Marc 14, 16
Les disciples partirent, allèrent à la ville ; ils trouvèrent tout comme Jésus leur avait dit, et ils préparèrent la Pâque.
Les disciples partirent, allèrent à la ville ; ils trouvèrent tout comme Jésus leur avait dit, et ils préparèrent la Pâque.
Ils préparèrent la pâque, l’agneau pascal et tous les accessoires prescrits. Voir Exode, 12, 3-20.
La narration est pittoresque et rapide.
Elle est en même temps très circonstanciée, à la manière de S. Marc.
Celui qui a été baptisé, porte comme un vase plein d'eau, et celui qui porte ainsi son baptême, marche vers le repos en vivant conformément à la raison, et jouit du repos et de la paix comme dans sa maison: «Suivez-le», ajoute Notre-Seigneur.
Ou bien encore, le maître de la maison c'est l'intellect qui nous montre cette grande salle, c'est-à-dire, les pensées élevées. Cependant tout élevée qu'elle est, elle éloigne de toute vaine gloire et de toute enflure, elle s'abaisse et s'égalise par l'humilité. C'est dans cette salle, c'est-à-dire, dans une âme ainsi disposée que Pierre et Jean, c'est-à-dire, l'action et la contemplation, préparent la pâque à Jésus-Christ.
Une preuve manifeste de la présence de la divinité, c'est que Jésus, tout en parlant avec ses disciples, sait ce qui doit se passer ailleurs, «Et ses disciples s'en allèrent, et ils préparèrent la pâque», etc.
Ou bien l'eau est le bain salutaire de la grâce; la cruche figure la fragilité de ceux qui devaient faire connaître cette grâce au monde.
Ou bien, cette grande salle, au sens spirituel, est la loi qui, sortant des limites étroites de la lettre, reçoit le Sauveur sur les lieux élevés, c'est-à-dire, sur les parties les plus hautes de l'esprit. C'est avec dessein que le nom soit du porteur d'eau, soit du maître de la maison, est passé sous silence, afin que tous ceux qui veulent célébrer la véritable pâque, c'est-à-dire, recevoir les sacrements de Jésus-Christ, et qui désirent lui offrir l'hospitalité dans leurs coeurs, sachent qu'ils en ont le pouvoir.
Le vase que porte cet homme est une cruche, suivant saint Marc, une amphore, suivant saint Luc; l'un désigne l'espèce, l'autre la forme; mais l'un et l'antre sont dans la vérité.
Les pains azymes que l'on mange avec des choses amères, c'est-à-dire avec des laitues sauvages, sont la figure de notre rédemption, et l'amertume, l'emblème de la passion du Sauveur.
Suivez celui qui vous conduira sur les hauteurs où Jésus-Christ lui-même devient votre nourriture. Le maître de la maison, c'est l'apôtre saint Pierre, à qui le Sauveur a confié le soin de sa maison, afin qu'il y eût unité de foi sous un seul pasteur. Cette grande salle, c'est la grande Eglise de Dieu, où l'on fait connaître le nom du Seigneur, et qui est ornée de la variété des vertus et des diverses langues des peuples.

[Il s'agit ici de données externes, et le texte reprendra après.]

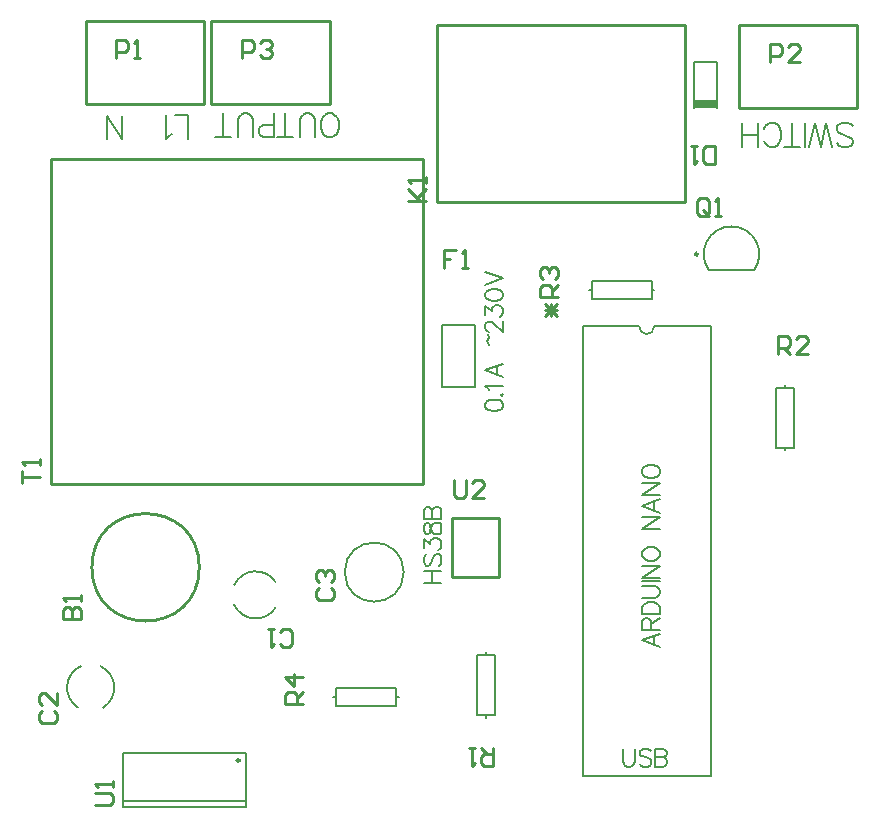
<source format=gto>
G04 Layer_Color=65535*
%FSLAX44Y44*%
%MOMM*%
G71*
G01*
G75*
%ADD28C,0.2000*%
%ADD29C,0.2500*%
%ADD30C,0.2540*%
%ADD31C,0.1540*%
%ADD32R,1.9000X0.8000*%
D28*
X566528Y797828D02*
G03*
X566528Y797828I-25000J0D01*
G01*
X293181Y718213D02*
G03*
X290748Y683159I8317J-18189D01*
G01*
X312248D02*
G03*
X309815Y718213I-10750J16865D01*
G01*
X423009Y770193D02*
G03*
X458063Y767760I18189J8317D01*
G01*
Y789260D02*
G03*
X423009Y786827I-16865J-10750D01*
G01*
X863381Y1053702D02*
G03*
X824705Y1053699I-19339J13352D01*
G01*
X765880Y1005840D02*
G03*
X778580Y1005840I6350J0D01*
G01*
X881380Y954024D02*
X889000D01*
X881380Y903224D02*
Y954024D01*
Y903224D02*
X896620D01*
Y954024D01*
X889000D02*
X896620D01*
X889000Y900938D02*
Y903224D01*
Y954024D02*
Y956310D01*
X509270Y684530D02*
Y692150D01*
Y684530D02*
X560070D01*
Y699770D01*
X509270D02*
X560070D01*
X509270Y692150D02*
Y699770D01*
X560070Y692150D02*
X562356D01*
X506984D02*
X509270D01*
X329000Y603880D02*
X433000D01*
X433000Y598880D02*
Y644880D01*
X329000D02*
X433000D01*
X329000Y598880D02*
Y644880D01*
Y598880D02*
X433000D01*
X626902Y954194D02*
Y1007194D01*
X598902Y954194D02*
Y1007194D01*
Y954194D02*
X626902D01*
X598902Y1007194D02*
X626902D01*
X636270Y676910D02*
X643890D01*
Y727710D01*
X628650D02*
X643890D01*
X628650Y676910D02*
Y727710D01*
Y676910D02*
X636270D01*
Y727710D02*
Y729996D01*
Y674624D02*
Y676910D01*
X725678Y1028954D02*
Y1036574D01*
Y1028954D02*
X776478D01*
Y1044194D01*
X725678D02*
X776478D01*
X725678Y1036574D02*
Y1044194D01*
X776478Y1036574D02*
X778764D01*
X723392D02*
X725678D01*
X824705Y1053704D02*
X863379D01*
X812570Y1229982D02*
X831570D01*
Y1190982D02*
Y1229982D01*
X812570Y1190982D02*
Y1229982D01*
X718080Y1005840D02*
X765880D01*
X778580D02*
X826380D01*
Y624840D02*
Y1005840D01*
X718080Y624840D02*
X826380D01*
X718080D02*
Y1005840D01*
D29*
X427750Y638380D02*
G03*
X427750Y638380I-1250J0D01*
G01*
X815792Y1067054D02*
G03*
X815792Y1067054I-1250J0D01*
G01*
D30*
X393446Y801878D02*
G03*
X393446Y801878I-45466J0D01*
G01*
X297110Y1194280D02*
X397110D01*
X297110Y1264280D02*
X397110D01*
X297110Y1194280D02*
Y1264280D01*
X397110Y1194280D02*
Y1264280D01*
X950322Y1190982D02*
Y1260982D01*
X850322Y1190982D02*
Y1260982D01*
X950322D01*
X850322Y1190982D02*
X950322D01*
X403752Y1194280D02*
X503752D01*
X403752Y1264280D02*
X503752D01*
X403752Y1194280D02*
Y1264280D01*
X503752Y1194280D02*
Y1264280D01*
X267910Y1147190D02*
X582910D01*
X267910Y872190D02*
X582910D01*
Y1147190D01*
X267910Y872190D02*
Y1147190D01*
X607380Y793750D02*
Y843750D01*
X647380Y793750D02*
Y843750D01*
X607380Y793750D02*
X647380D01*
X607380Y843750D02*
X647380D01*
X594666Y1110982D02*
Y1260982D01*
X804666Y1110982D02*
Y1260982D01*
X594666D02*
X804666D01*
X594666Y1110982D02*
X804666D01*
X883031Y982345D02*
Y997580D01*
X890648D01*
X893188Y995041D01*
Y989962D01*
X890648Y987423D01*
X883031D01*
X888109D02*
X893188Y982345D01*
X908423D02*
X898266D01*
X908423Y992502D01*
Y995041D01*
X905884Y997580D01*
X900805D01*
X898266Y995041D01*
X480949Y686181D02*
X465714D01*
Y693799D01*
X468253Y696338D01*
X473331D01*
X475871Y693799D01*
Y686181D01*
Y691259D02*
X480949Y696338D01*
Y709034D02*
X465714D01*
X473331Y701416D01*
Y711573D01*
X495177Y784476D02*
X492638Y781936D01*
Y776858D01*
X495177Y774319D01*
X505334D01*
X507873Y776858D01*
Y781936D01*
X505334Y784476D01*
X495177Y789554D02*
X492638Y792093D01*
Y797172D01*
X495177Y799711D01*
X497716D01*
X500256Y797172D01*
Y794632D01*
Y797172D01*
X502795Y799711D01*
X505334D01*
X507873Y797172D01*
Y792093D01*
X505334Y789554D01*
X305186Y600329D02*
X317882D01*
X320421Y602868D01*
Y607947D01*
X317882Y610486D01*
X305186D01*
X320421Y615564D02*
Y620642D01*
Y618103D01*
X305186D01*
X307725Y615564D01*
X243718Y873379D02*
Y883536D01*
Y878457D01*
X258953D01*
Y888614D02*
Y893692D01*
Y891153D01*
X243718D01*
X246257Y888614D01*
X278262Y757809D02*
X293497D01*
Y765426D01*
X290958Y767966D01*
X288419D01*
X285879Y765426D01*
Y757809D01*
Y765426D01*
X283340Y767966D01*
X280801D01*
X278262Y765426D01*
Y757809D01*
X293497Y773044D02*
Y778122D01*
Y775583D01*
X278262D01*
X280801Y773044D01*
X323253Y1233043D02*
Y1248278D01*
X330871D01*
X333410Y1245739D01*
Y1240660D01*
X330871Y1238121D01*
X323253D01*
X338488Y1233043D02*
X343566D01*
X341027D01*
Y1248278D01*
X338488Y1245739D01*
X610486Y1070224D02*
X600329D01*
Y1062607D01*
X605407D01*
X600329D01*
Y1054989D01*
X615564D02*
X620642D01*
X618103D01*
Y1070224D01*
X615564Y1067685D01*
X260227Y679828D02*
X257688Y677289D01*
Y672210D01*
X260227Y669671D01*
X270384D01*
X272923Y672210D01*
Y677289D01*
X270384Y679828D01*
X272923Y695063D02*
Y684906D01*
X262766Y695063D01*
X260227D01*
X257688Y692524D01*
Y687445D01*
X260227Y684906D01*
X461394Y737239D02*
X463933Y734700D01*
X469012D01*
X471551Y737239D01*
Y747396D01*
X469012Y749935D01*
X463933D01*
X461394Y747396D01*
X456316Y749935D02*
X451238D01*
X453777D01*
Y734700D01*
X456316Y737239D01*
X642239Y648589D02*
Y633354D01*
X634622D01*
X632082Y635893D01*
Y640972D01*
X634622Y643511D01*
X642239D01*
X637161D02*
X632082Y648589D01*
X627004D02*
X621926D01*
X624465D01*
Y633354D01*
X627004Y635893D01*
X608711Y876168D02*
Y863472D01*
X611250Y860933D01*
X616329D01*
X618868Y863472D01*
Y876168D01*
X634103Y860933D02*
X623946D01*
X634103Y871090D01*
Y873629D01*
X631564Y876168D01*
X626485D01*
X623946Y873629D01*
X876465Y1229745D02*
Y1244980D01*
X884082D01*
X886622Y1242441D01*
Y1237363D01*
X884082Y1234823D01*
X876465D01*
X901857Y1229745D02*
X891700D01*
X901857Y1239902D01*
Y1242441D01*
X899318Y1244980D01*
X894239D01*
X891700Y1242441D01*
X429895Y1233043D02*
Y1248278D01*
X437513D01*
X440052Y1245739D01*
Y1240660D01*
X437513Y1238121D01*
X429895D01*
X445130Y1245739D02*
X447669Y1248278D01*
X452748D01*
X455287Y1245739D01*
Y1243200D01*
X452748Y1240660D01*
X450208D01*
X452748D01*
X455287Y1238121D01*
Y1235582D01*
X452748Y1233043D01*
X447669D01*
X445130Y1235582D01*
X697357Y1030605D02*
X682122D01*
Y1038223D01*
X684661Y1040762D01*
X689740D01*
X692279Y1038223D01*
Y1030605D01*
Y1035683D02*
X697357Y1040762D01*
X684661Y1045840D02*
X682122Y1048379D01*
Y1053458D01*
X684661Y1055997D01*
X687200D01*
X689740Y1053458D01*
Y1050918D01*
Y1053458D01*
X692279Y1055997D01*
X694818D01*
X697357Y1053458D01*
Y1048379D01*
X694818Y1045840D01*
X824862Y1101978D02*
Y1112135D01*
X822322Y1114674D01*
X817244D01*
X814705Y1112135D01*
Y1101978D01*
X817244Y1099439D01*
X822322D01*
X819783Y1104517D02*
X824862Y1099439D01*
X822322D02*
X824862Y1101978D01*
X829940Y1099439D02*
X835018D01*
X832479D01*
Y1114674D01*
X829940Y1112135D01*
X830071Y1143558D02*
Y1158793D01*
X822453D01*
X819914Y1156254D01*
Y1146097D01*
X822453Y1143558D01*
X830071D01*
X814836Y1158793D02*
X809758D01*
X812297D01*
Y1143558D01*
X814836Y1146097D01*
X570488Y1112139D02*
X585723D01*
X580645D01*
X570488Y1122296D01*
X578106Y1114678D01*
X585723Y1122296D01*
Y1127374D02*
Y1132452D01*
Y1129913D01*
X570488D01*
X573027Y1127374D01*
X686194Y1024632D02*
X696351Y1014475D01*
X686194D02*
X696351Y1024632D01*
X686194Y1019554D02*
X696351D01*
X691272Y1014475D02*
Y1024632D01*
D31*
X752094Y648219D02*
Y637507D01*
X752808Y635364D01*
X754236Y633936D01*
X756379Y633222D01*
X757807D01*
X759949Y633936D01*
X761378Y635364D01*
X762092Y637507D01*
Y648219D01*
X776232Y646076D02*
X774803Y647505D01*
X772661Y648219D01*
X769805D01*
X767662Y647505D01*
X766234Y646076D01*
Y644648D01*
X766948Y643220D01*
X767662Y642506D01*
X769090Y641792D01*
X773375Y640363D01*
X774803Y639649D01*
X775518Y638935D01*
X776232Y637507D01*
Y635364D01*
X774803Y633936D01*
X772661Y633222D01*
X769805D01*
X767662Y633936D01*
X766234Y635364D01*
X779588Y648219D02*
Y633222D01*
Y648219D02*
X786015D01*
X788158Y647505D01*
X788872Y646790D01*
X789586Y645362D01*
Y643934D01*
X788872Y642506D01*
X788158Y641792D01*
X786015Y641077D01*
X779588D02*
X786015D01*
X788158Y640363D01*
X788872Y639649D01*
X789586Y638221D01*
Y636078D01*
X788872Y634650D01*
X788158Y633936D01*
X786015Y633222D01*
X779588D01*
X783336Y745740D02*
X768339Y740027D01*
X783336Y734314D01*
X778337Y736456D02*
Y743598D01*
X768339Y749239D02*
X783336D01*
X768339D02*
Y755667D01*
X769053Y757809D01*
X769768Y758523D01*
X771196Y759237D01*
X772624D01*
X774052Y758523D01*
X774766Y757809D01*
X775480Y755667D01*
Y749239D01*
Y754238D02*
X783336Y759237D01*
X768339Y762594D02*
X783336D01*
X768339D02*
Y767593D01*
X769053Y769735D01*
X770482Y771163D01*
X771910Y771877D01*
X774052Y772591D01*
X777623D01*
X779765Y771877D01*
X781194Y771163D01*
X782622Y769735D01*
X783336Y767593D01*
Y762594D01*
X768339Y775948D02*
X779051D01*
X781194Y776662D01*
X782622Y778090D01*
X783336Y780233D01*
Y781661D01*
X782622Y783803D01*
X781194Y785232D01*
X779051Y785946D01*
X768339D01*
Y790088D02*
X783336D01*
X768339Y793230D02*
X783336D01*
X768339D02*
X783336Y803228D01*
X768339D02*
X783336D01*
X768339Y811655D02*
X769053Y810226D01*
X770482Y808798D01*
X771910Y808084D01*
X774052Y807370D01*
X777623D01*
X779765Y808084D01*
X781194Y808798D01*
X782622Y810226D01*
X783336Y811655D01*
Y814511D01*
X782622Y815939D01*
X781194Y817368D01*
X779765Y818082D01*
X777623Y818796D01*
X774052D01*
X771910Y818082D01*
X770482Y817368D01*
X769053Y815939D01*
X768339Y814511D01*
Y811655D01*
Y834078D02*
X783336D01*
X768339D02*
X783336Y844076D01*
X768339D02*
X783336D01*
Y859644D02*
X768339Y853931D01*
X783336Y848218D01*
X778337Y850360D02*
Y857502D01*
X768339Y863143D02*
X783336D01*
X768339D02*
X783336Y873141D01*
X768339D02*
X783336D01*
X768339Y881568D02*
X769053Y880140D01*
X770482Y878712D01*
X771910Y877998D01*
X774052Y877283D01*
X777623D01*
X779765Y877998D01*
X781194Y878712D01*
X782622Y880140D01*
X783336Y881568D01*
Y884425D01*
X782622Y885853D01*
X781194Y887281D01*
X779765Y887995D01*
X777623Y888709D01*
X774052D01*
X771910Y887995D01*
X770482Y887281D01*
X769053Y885853D01*
X768339Y884425D01*
Y881568D01*
X583427Y788924D02*
X598424D01*
X583427Y798922D02*
X598424D01*
X590569Y788924D02*
Y798922D01*
X585570Y813062D02*
X584141Y811633D01*
X583427Y809491D01*
Y806635D01*
X584141Y804492D01*
X585570Y803064D01*
X586998D01*
X588426Y803778D01*
X589140Y804492D01*
X589854Y805920D01*
X591283Y810205D01*
X591997Y811633D01*
X592711Y812347D01*
X594139Y813062D01*
X596282D01*
X597710Y811633D01*
X598424Y809491D01*
Y806635D01*
X597710Y804492D01*
X596282Y803064D01*
X583427Y817846D02*
Y825702D01*
X589140Y821417D01*
Y823559D01*
X589854Y824988D01*
X590569Y825702D01*
X592711Y826416D01*
X594139D01*
X596282Y825702D01*
X597710Y824274D01*
X598424Y822131D01*
Y819989D01*
X597710Y817846D01*
X596996Y817132D01*
X595568Y816418D01*
X583427Y833343D02*
X584141Y831201D01*
X585570Y830487D01*
X586998D01*
X588426Y831201D01*
X589140Y832629D01*
X589854Y835486D01*
X590569Y837628D01*
X591997Y839056D01*
X593425Y839770D01*
X595568D01*
X596996Y839056D01*
X597710Y838342D01*
X598424Y836200D01*
Y833343D01*
X597710Y831201D01*
X596996Y830487D01*
X595568Y829772D01*
X593425D01*
X591997Y830487D01*
X590569Y831915D01*
X589854Y834057D01*
X589140Y836914D01*
X588426Y838342D01*
X586998Y839056D01*
X585570D01*
X584141Y838342D01*
X583427Y836200D01*
Y833343D01*
Y843127D02*
X598424D01*
X583427D02*
Y849554D01*
X584141Y851696D01*
X584855Y852410D01*
X586284Y853124D01*
X587712D01*
X589140Y852410D01*
X589854Y851696D01*
X590569Y849554D01*
Y843127D02*
Y849554D01*
X591283Y851696D01*
X591997Y852410D01*
X593425Y853124D01*
X595568D01*
X596996Y852410D01*
X597710Y851696D01*
X598424Y849554D01*
Y843127D01*
X635497Y938243D02*
X636211Y936100D01*
X638354Y934672D01*
X641924Y933958D01*
X644067D01*
X647637Y934672D01*
X649780Y936100D01*
X650494Y938243D01*
Y939671D01*
X649780Y941814D01*
X647637Y943242D01*
X644067Y943956D01*
X641924D01*
X638354Y943242D01*
X636211Y941814D01*
X635497Y939671D01*
Y938243D01*
X649066Y948026D02*
X649780Y947312D01*
X650494Y948026D01*
X649780Y948740D01*
X649066Y948026D01*
X638354Y952026D02*
X637640Y953454D01*
X635497Y955596D01*
X650494D01*
Y974449D02*
X635497Y968736D01*
X650494Y963023D01*
X645495Y965166D02*
Y972307D01*
X639068Y989732D02*
X636926Y993302D01*
X639068Y996159D01*
X637640Y999016D01*
X639068Y1001443D02*
X638354D01*
X636926Y1002158D01*
X636211Y1002872D01*
X635497Y1004300D01*
Y1007157D01*
X636211Y1008585D01*
X636926Y1009299D01*
X638354Y1010013D01*
X639782D01*
X641210Y1009299D01*
X643353Y1007871D01*
X650494Y1000729D01*
Y1010727D01*
X635497Y1015512D02*
Y1023367D01*
X641210Y1019083D01*
Y1021225D01*
X641924Y1022653D01*
X642638Y1023367D01*
X644781Y1024081D01*
X646209D01*
X648352Y1023367D01*
X649780Y1021939D01*
X650494Y1019797D01*
Y1017654D01*
X649780Y1015512D01*
X649066Y1014798D01*
X647637Y1014084D01*
X635497Y1031723D02*
X636211Y1029580D01*
X638354Y1028152D01*
X641924Y1027438D01*
X644067D01*
X647637Y1028152D01*
X649780Y1029580D01*
X650494Y1031723D01*
Y1033151D01*
X649780Y1035293D01*
X647637Y1036722D01*
X644067Y1037436D01*
X641924D01*
X638354Y1036722D01*
X636211Y1035293D01*
X635497Y1033151D01*
Y1031723D01*
Y1040792D02*
X650494Y1046505D01*
X635497Y1052218D02*
X650494Y1046505D01*
X933581Y1160913D02*
X935486Y1159008D01*
X938342Y1158056D01*
X942151D01*
X945008Y1159008D01*
X946912Y1160913D01*
Y1162817D01*
X945960Y1164722D01*
X945008Y1165674D01*
X943103Y1166626D01*
X937390Y1168530D01*
X935486Y1169482D01*
X934534Y1170435D01*
X933581Y1172339D01*
Y1175195D01*
X935486Y1177100D01*
X938342Y1178052D01*
X942151D01*
X945008Y1177100D01*
X946912Y1175195D01*
X929106Y1158056D02*
X924345Y1178052D01*
X919585Y1158056D02*
X924345Y1178052D01*
X919585Y1158056D02*
X914824Y1178052D01*
X910063Y1158056D02*
X914824Y1178052D01*
X906064Y1158056D02*
Y1178052D01*
X895209Y1158056D02*
Y1178052D01*
X901874Y1158056D02*
X888543D01*
X871880Y1162817D02*
X872833Y1160913D01*
X874737Y1159008D01*
X876641Y1158056D01*
X880450D01*
X882354Y1159008D01*
X884259Y1160913D01*
X885211Y1162817D01*
X886163Y1165674D01*
Y1170435D01*
X885211Y1173291D01*
X884259Y1175195D01*
X882354Y1177100D01*
X880450Y1178052D01*
X876641D01*
X874737Y1177100D01*
X872833Y1175195D01*
X871880Y1173291D01*
X866263Y1158056D02*
Y1178052D01*
X852932Y1158056D02*
Y1178052D01*
X866263Y1167578D02*
X852932D01*
X505843Y1166184D02*
X507747Y1167137D01*
X509652Y1169041D01*
X510604Y1170945D01*
X511556Y1173802D01*
Y1178563D01*
X510604Y1181419D01*
X509652Y1183324D01*
X507747Y1185228D01*
X505843Y1186180D01*
X502034D01*
X500130Y1185228D01*
X498226Y1183324D01*
X497273Y1181419D01*
X496321Y1178563D01*
Y1173802D01*
X497273Y1170945D01*
X498226Y1169041D01*
X500130Y1167137D01*
X502034Y1166184D01*
X505843D01*
X491656D02*
Y1180467D01*
X490703Y1183324D01*
X488799Y1185228D01*
X485942Y1186180D01*
X484038D01*
X481181Y1185228D01*
X479277Y1183324D01*
X478325Y1180467D01*
Y1166184D01*
X466137D02*
Y1186180D01*
X472802Y1166184D02*
X459472D01*
X457091Y1176658D02*
X448522D01*
X445665Y1175706D01*
X444713Y1174754D01*
X443761Y1172850D01*
Y1169993D01*
X444713Y1168089D01*
X445665Y1167137D01*
X448522Y1166184D01*
X457091D01*
Y1186180D01*
X439286Y1166184D02*
Y1180467D01*
X438334Y1183324D01*
X436429Y1185228D01*
X433573Y1186180D01*
X431668D01*
X428812Y1185228D01*
X426907Y1183324D01*
X425955Y1180467D01*
Y1166184D01*
X413767D02*
Y1186180D01*
X420433Y1166184D02*
X407102D01*
X328422Y1164152D02*
Y1184148D01*
Y1164152D02*
X315091Y1184148D01*
Y1164152D02*
Y1184148D01*
X384048Y1164914D02*
Y1184910D01*
X372622D01*
X370432Y1168723D02*
X368527Y1167771D01*
X365671Y1164914D01*
Y1184910D01*
D32*
X822070Y1193982D02*
D03*
M02*

</source>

Ce n'était pas encore notre pâque, mais la pâque des Juifs; c'était Jésus-Christ, qui non-seulement devait établir, mais devenir lui-même notre pâque. Mais pourquoi a-t-il voulu la manger? Parce qu'il s'est assujetti à la loi pour racheter ceux qui étaient sous la loi ( Ga 4, 4-5), et mettre lui-même un terme à la loi. Et afin que personne ne soit tenté de dire qu'il n'a détruit la loi, que parce que son accomplissement lui paraissait trop dur, trop pénible et au-dessus de ses forces, il a voulu l'accomplir tout d'abord avant de l'annuler.